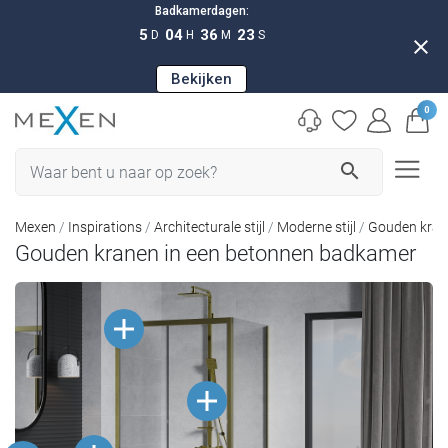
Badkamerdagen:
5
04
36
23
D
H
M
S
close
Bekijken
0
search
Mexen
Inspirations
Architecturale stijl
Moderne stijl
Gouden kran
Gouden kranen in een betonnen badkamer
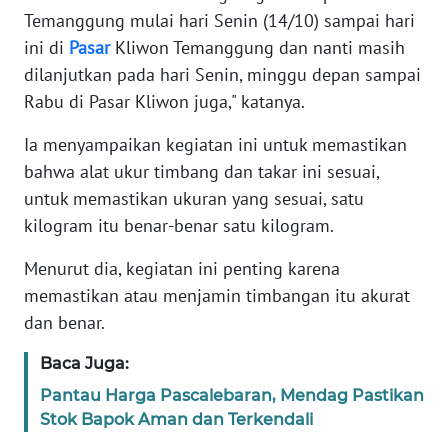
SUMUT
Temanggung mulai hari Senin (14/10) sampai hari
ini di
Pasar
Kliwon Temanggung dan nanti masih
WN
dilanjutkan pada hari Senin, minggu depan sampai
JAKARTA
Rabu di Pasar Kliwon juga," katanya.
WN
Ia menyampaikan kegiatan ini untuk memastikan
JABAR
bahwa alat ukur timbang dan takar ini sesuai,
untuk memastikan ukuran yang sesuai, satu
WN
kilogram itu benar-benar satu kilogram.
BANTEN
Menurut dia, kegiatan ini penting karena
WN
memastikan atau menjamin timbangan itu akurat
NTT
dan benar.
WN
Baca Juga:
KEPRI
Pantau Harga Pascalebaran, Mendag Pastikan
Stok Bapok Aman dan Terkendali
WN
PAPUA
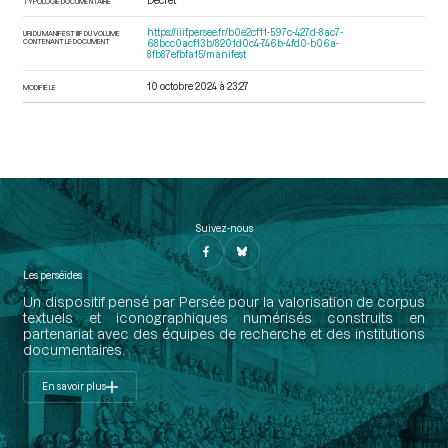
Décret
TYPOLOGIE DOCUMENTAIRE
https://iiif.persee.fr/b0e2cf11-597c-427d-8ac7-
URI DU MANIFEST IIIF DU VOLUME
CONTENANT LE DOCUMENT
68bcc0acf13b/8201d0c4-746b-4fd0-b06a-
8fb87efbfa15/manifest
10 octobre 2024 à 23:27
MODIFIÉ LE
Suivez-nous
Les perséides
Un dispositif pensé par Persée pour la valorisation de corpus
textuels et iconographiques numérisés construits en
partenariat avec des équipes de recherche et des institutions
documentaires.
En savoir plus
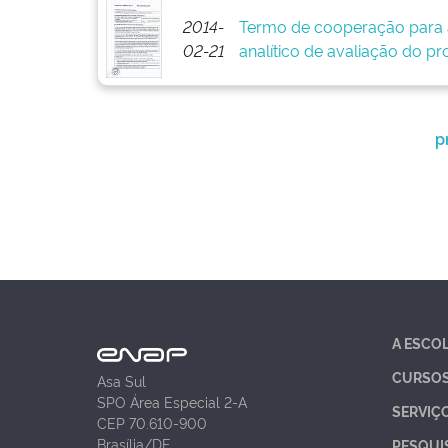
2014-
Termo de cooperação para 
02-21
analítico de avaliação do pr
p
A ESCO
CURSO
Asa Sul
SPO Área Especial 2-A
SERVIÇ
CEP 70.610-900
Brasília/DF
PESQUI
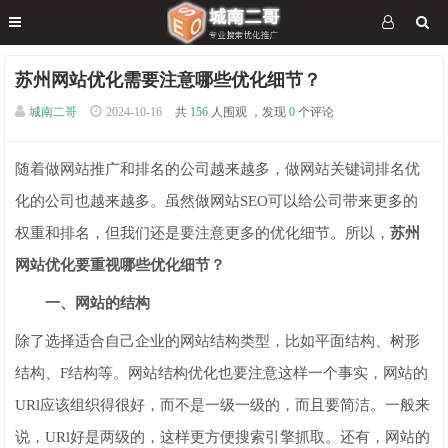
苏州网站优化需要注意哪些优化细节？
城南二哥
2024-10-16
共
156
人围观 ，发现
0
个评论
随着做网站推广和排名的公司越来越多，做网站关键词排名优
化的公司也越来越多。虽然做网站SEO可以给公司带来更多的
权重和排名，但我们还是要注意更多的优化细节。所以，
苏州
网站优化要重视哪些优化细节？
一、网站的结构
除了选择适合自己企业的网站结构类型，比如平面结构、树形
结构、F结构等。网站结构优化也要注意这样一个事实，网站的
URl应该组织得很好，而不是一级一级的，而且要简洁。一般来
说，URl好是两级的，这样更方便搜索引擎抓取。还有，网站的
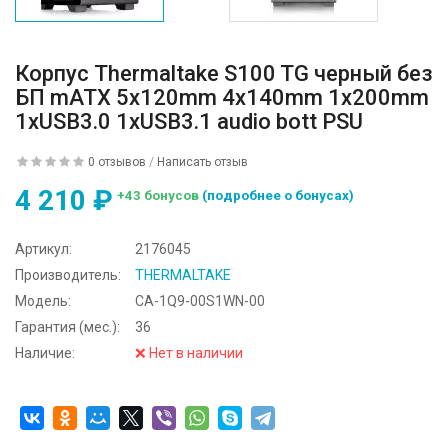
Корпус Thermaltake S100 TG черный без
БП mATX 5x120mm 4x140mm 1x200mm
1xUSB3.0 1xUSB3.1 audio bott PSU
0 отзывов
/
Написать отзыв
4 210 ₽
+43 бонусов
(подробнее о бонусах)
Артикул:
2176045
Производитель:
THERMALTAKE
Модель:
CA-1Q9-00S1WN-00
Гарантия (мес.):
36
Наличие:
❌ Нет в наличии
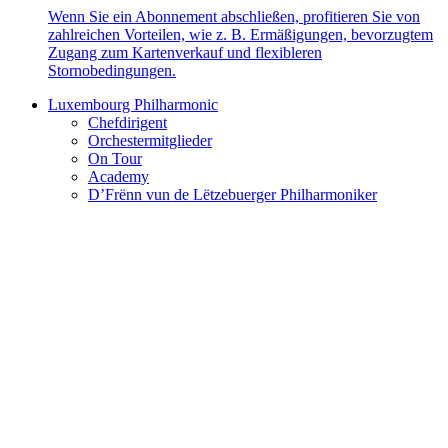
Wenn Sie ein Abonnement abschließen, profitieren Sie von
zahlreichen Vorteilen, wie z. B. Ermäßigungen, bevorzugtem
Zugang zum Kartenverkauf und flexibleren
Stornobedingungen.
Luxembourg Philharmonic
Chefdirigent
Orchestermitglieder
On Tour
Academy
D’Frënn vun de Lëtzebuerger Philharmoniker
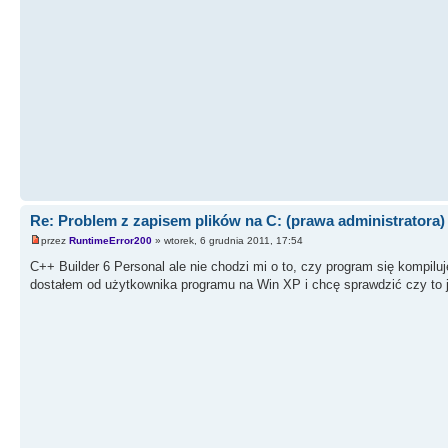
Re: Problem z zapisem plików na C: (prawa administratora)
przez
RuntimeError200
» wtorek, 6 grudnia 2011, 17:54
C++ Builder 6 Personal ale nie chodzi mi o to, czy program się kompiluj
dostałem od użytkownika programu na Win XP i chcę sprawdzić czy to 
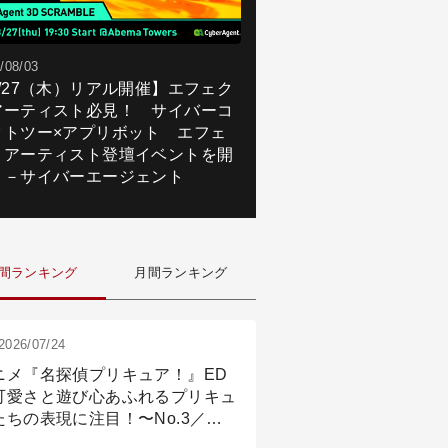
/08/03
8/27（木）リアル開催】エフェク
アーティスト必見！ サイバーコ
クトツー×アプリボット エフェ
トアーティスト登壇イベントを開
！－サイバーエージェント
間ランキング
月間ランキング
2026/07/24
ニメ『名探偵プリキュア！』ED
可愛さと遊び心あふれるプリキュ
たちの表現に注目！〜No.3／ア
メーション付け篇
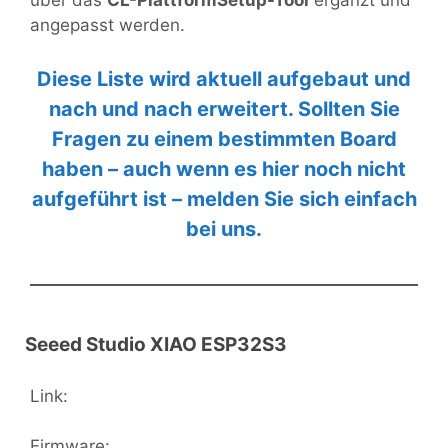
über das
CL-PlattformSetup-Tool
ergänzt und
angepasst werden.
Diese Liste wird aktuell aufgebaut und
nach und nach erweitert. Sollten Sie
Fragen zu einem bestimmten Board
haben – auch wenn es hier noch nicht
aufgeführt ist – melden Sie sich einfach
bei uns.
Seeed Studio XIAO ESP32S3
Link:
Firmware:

## Job
Convert the read text of every item above into a JSON list of strings, one string per line, with blank lines skipped. Leave the pictures out of the answer.

## Reply to the task
[
  "Badkamerdagen:",
  "5",
  "04",
  "36",
  "23",
  "D",
  "H",
  "M",
  "S",
  "close",
  "Bekijken",
  "0",
  "search",
  "Mexen",
  "Inspirations",
  "Architecturale stijl",
  "Moderne stijl",
  "Gouden kran",
  "Gouden kranen in een betonnen badkamer",
  "SUMUT",
  "Temanggung mulai hari Senin (14/10) sampai hari",
  "ini di",
  "Pasar",
  "Kliwon Temanggung dan nanti masih",
  "WN",
  "dilanjutkan pada hari Senin, minggu depan sampai",
  "JAKARTA",
  "Rabu di Pasar Kliwon juga,\" katanya.",
  "WN",
  "Ia menyampaikan kegiatan ini untuk memastikan",
  "JABAR",
  "bahwa alat ukur timbang dan takar ini sesuai,",
  "untuk memastikan ukuran yang sesuai, satu",
  "WN",
  "kilogram itu benar-benar satu kilogram.",
  "BANTEN",
  "Menurut dia, kegiatan ini penting karena",
  "WN",
  "memastikan atau menjamin timbangan itu akurat",
  "NTT",
  "dan benar.",
  "WN",
  "Baca Juga:",
  "KEPRI",
  "Pantau Harga Pascalebaran, Mendag Pastikan",
  "Stok Bapok Aman dan Terkendali",
  "WN",
  "PAPUA",
  "Décret",
  "TYPOLOGIE DOCUMENTAIRE",
  "https://iiif.persee.fr/b0e2cf11-597c-427d-8ac7-",
  "URI DU MANIFEST IIIF DU VOLUME",
  "CONTENANT LE DOCUMENT",
  "68bcc0acf13b/8201d0c4-746b-4fd0-b06a-",
  "8fb87efbfa15/manifest",
  "10 octobre 2024 à 23:27",
  "MODIFIÉ LE",
  "Suivez-nous",
  "Les perséides",
  "Un dispositif pensé par Persée pour la valorisation de corpus",
  "textuels et iconographiques numérisés construits en",
  "partenariat avec des équipes de recherche et des institutions",
  "documentaires.",
  "En savoir plus",
  "2014-",
  "Termo de cooperação para ",
  "02-21",
  "analítico de avaliação do pr",
  "p",
  "A ESCO",
  "CURSO",
  "Asa Sul",
  "SPO Área Especial 2-A",
  "SERVIÇ",
  "CEP 70.610-900",
  "Brasília/DF",
  "PESQUI",
  "苏州网站优化需要注意哪些优化细节？",
  "城南二哥",
  "2024-10-16",
  "共",
  "156",
  "人围观 ，发现",
  "0",
  "个评论",
  "随着做网站推广和排名的公司越来越多，做网站关键词排名优",
  "化的公司也越来越多。虽然做网站SEO可以给公司带来更多的",
  "权重和排名，但我们还是要注意更多的优化细节。所以，",
  "苏州",
  "网站优化要重视哪些优化细节？",
  "一、网站的结构",
  "除了选择适合自己企业的网站结构类型，比如平面结构、树形",
  "结构、F结构等。网站结构优化也要注意这样一个事实，网站的",
  "URl应该组织得很好，而不是一级一级的，而且要简洁。一般来",
  "说，URl好是两级的，这样更方便搜索引擎抓取。还有，网站的",
  "Корпус Thermaltake S100 TG черный без",
  "БП mATX 5x120mm 4x140mm 1x200mm",
  "1xUSB3.0 1xUSB3.1 audio bott PSU",
  "0 отзывов",
  "/",
  "Написать отзыв",
  "4 210 ₽",
  "+43 бонусов",
  "(подробнее о бонусах)",
  "Артикул:",
  "2176045",
  "Производитель:",
  "THERMALTAKE",
  "Модель:",
  "CA-1Q9-00S1WN-00",
  "Гарантия (мес.):",
  "36",
  "Наличие:",
  "❌ Нет в наличии",
  "Wenn Sie ein Abonnement abschließen, profitieren Sie von",
  "zahlreichen Vorteilen, wie z. B. Ermäßigungen, bevorzugtem",
  "Zugang zum Kartenverkauf und flexibleren",
  "Stornobedingungen.",
  "Luxembourg Philharmonic",
  "Chefdirigent",
  "Orchestermitglieder",
  "On Tour",
  "Academy",
  "D’Frënn vun de Lëtzebuerger Philharmoniker",
  "Re: Problem z zapisem plików na C: (prawa administratora)",
  "przez",
  "RuntimeError200",
  "» wtorek, 6 grudnia 2011, 17:54",
  "C++ Builder 6 Personal ale nie chodzi mi o to, czy program się kompiluj",
  "dostałem od użytkownika programu na Win XP i chcę sprawdzić czy to ",
  "/08/03",
  "8/27（木）リアル開催】エフェク",
  "アーティスト必見！ サイバーコ",
  "クトツー×アプリボット エフェ",
  "トアーティスト登壇イベントを開",
  "！－サイバーエージェント",
  "間ランキング",
  "月間ランキング",
  "2026/07/24",
  "ニメ『名探偵プリキュア！』ED",
  "可愛さと遊び心あふれるプリキュ",
  "たちの表現に注目！〜No.3／ア",
  "メーション付け篇",
  "über das",
  "CL-PlattformSetup-Tool",
  "ergänzt und",
  "angepasst werden.",
  "Diese Liste wird aktuell aufgebaut und",
  "nach und nach erweitert. Sollten Sie",
  "Fragen zu einem bestimmten Board",
  "haben – auch wenn es hier noch nicht",
  "aufgeführt ist – melden Sie sich einfach",
  "bei uns.",
  "Seeed Studio XIAO ESP32S3",
  "Link:",
  "Firmware:"
]